### Dataset excerpts
::::::::::
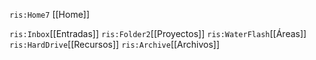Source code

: 



`ris:Home7` [[Home]] 

`ris:Inbox`[[Entradas]]  `ris:Folder2`[[Proyectos]]  `ris:WaterFlash`[[Áreas]]      `ris:HardDrive`[[Recursos]]   `ris:Archive`[[Archivos]]

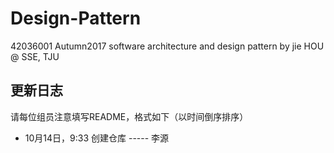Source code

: # Design-Pattern
42036001 Autumn2017 software architecture and design pattern by jie HOU @ SSE, TJU


## 更新日志
请每位组员注意填写README，格式如下（以时间倒序排序）

- 10月14日，9:33 创建仓库 ----- 李源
::::::::::
### AIM OF THE EXERCISE
What you should produce is an exact copy of the records, with the pictures left out.

### WRITTEN SOLUTION
Source code

: 



`ris:Home7` [[Home]] 

`ris:Inbox`[[Entradas]]  `ris:Folder2`[[Proyectos]]  `ris:WaterFlash`[[Áreas]]      `ris:HardDrive`[[Recursos]]   `ris:Archive`[[Archivos]]

Source code

: # Design-Pattern
42036001 Autumn2017 software architecture and design pattern by jie HOU @ SSE, TJU


## 更新日志
请每位组员注意填写README，格式如下（以时间倒序排序）

- 10月14日，9:33 创建仓库 ----- 李源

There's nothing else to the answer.